Not too long ago, everyone was wondering whether $20 a month for an AI coding tool was worth it. Today, devs are easily blowing past $200 worth of capacity in a single billing cycle, and it’s easy to see a near future where heavy users casually spend $1,000 or more each month. For now, I'm not really here to talk about runtime compute and provider capacity; I'm thinking about the development process itself and how everyone went from talking about how the cost of AI kept dropping that it may as well become free cognition, to quickly feeling like it's not gonna be enough. What used to feel infinite has become rationed.
In a way, it's kinda funny how the platforms themselves are responding. OpenAI, for example, has rolled out a model router that quietly decides whether you really need the flagship model or if a cheaper one will do. On the surface, that’s a cost-saver for the user; but step back and you see the inversion. Instead of freely choosing the most powerful model because you had options, you’re now forced into conserving the big guns. The agency shifts. Providers ration from above, and you ration from below.
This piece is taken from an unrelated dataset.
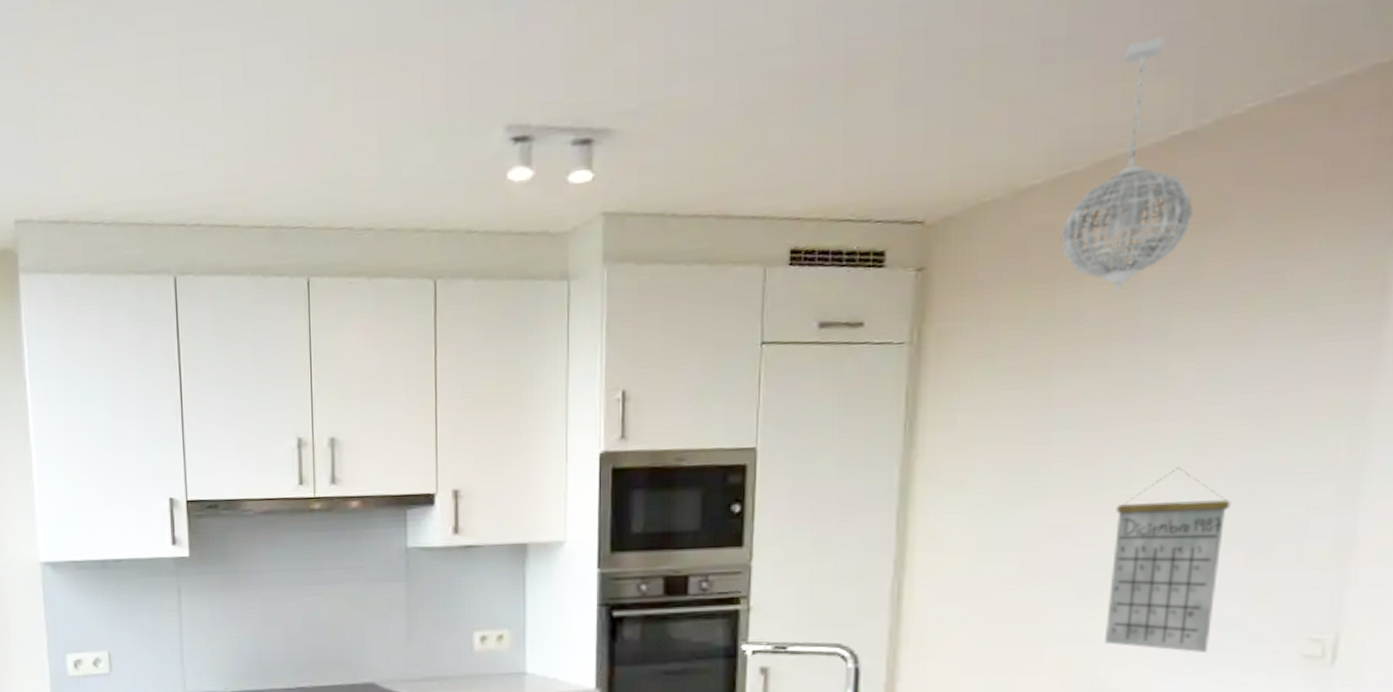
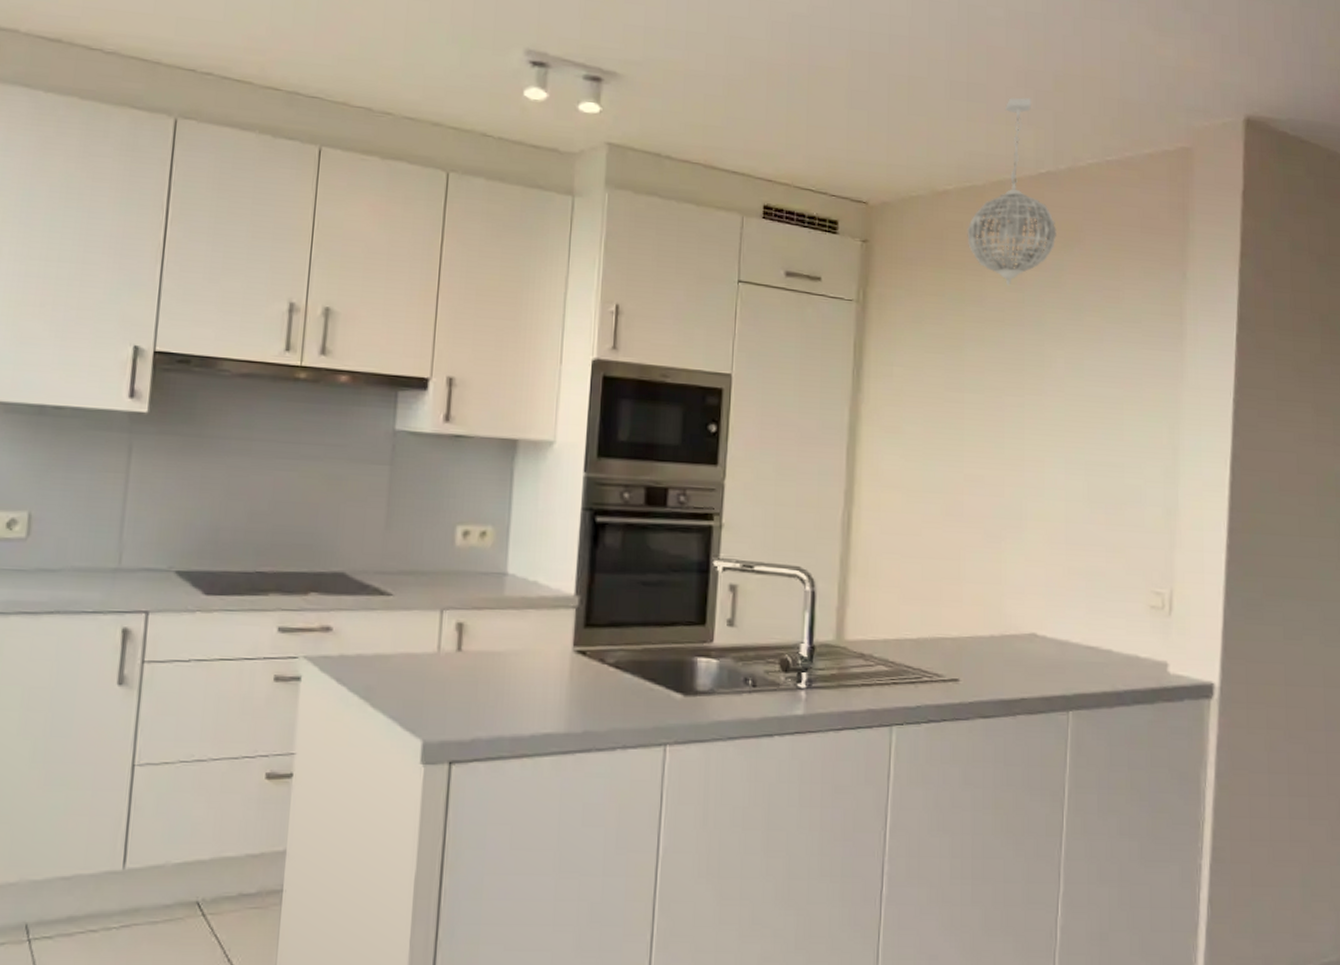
calendar: present [1105,467,1231,652] -> none [1009,435,1093,598]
In practice, this means developers will start budgeting their thinking across tiers. A dev might use their $20 ChatGPT subscription as a sketchpad — a place for outlines, pseudocode, or quick Q&A. Maybe they'll use Microsoft Copilot at their job to run longer running research tasks (since you only get a handful of those even at Pro tier on ChatGPT). And as a dev, the coding agents (Github Copilot, Cursor, Claude) is where you do the "real work" ... and so you have to make sure you're using that allotment for the "real work" to avoid burning through your credits.
If this sounds familiar, it’s because we’ve been here before. Mainframe engineers once planned their work carefully, then used expensive cycles sparingly. Cloud teams still batch jobs to minimize costly runs. We’re simply returning to a world where the economics of compute shape how we think, not just how we ship.
And maybe this is the part worth remembering. For all the tiers, limits, and routers, the human brain still holds an advantage. It’s the only large language model that computes tokens for the price of a cup of coffee.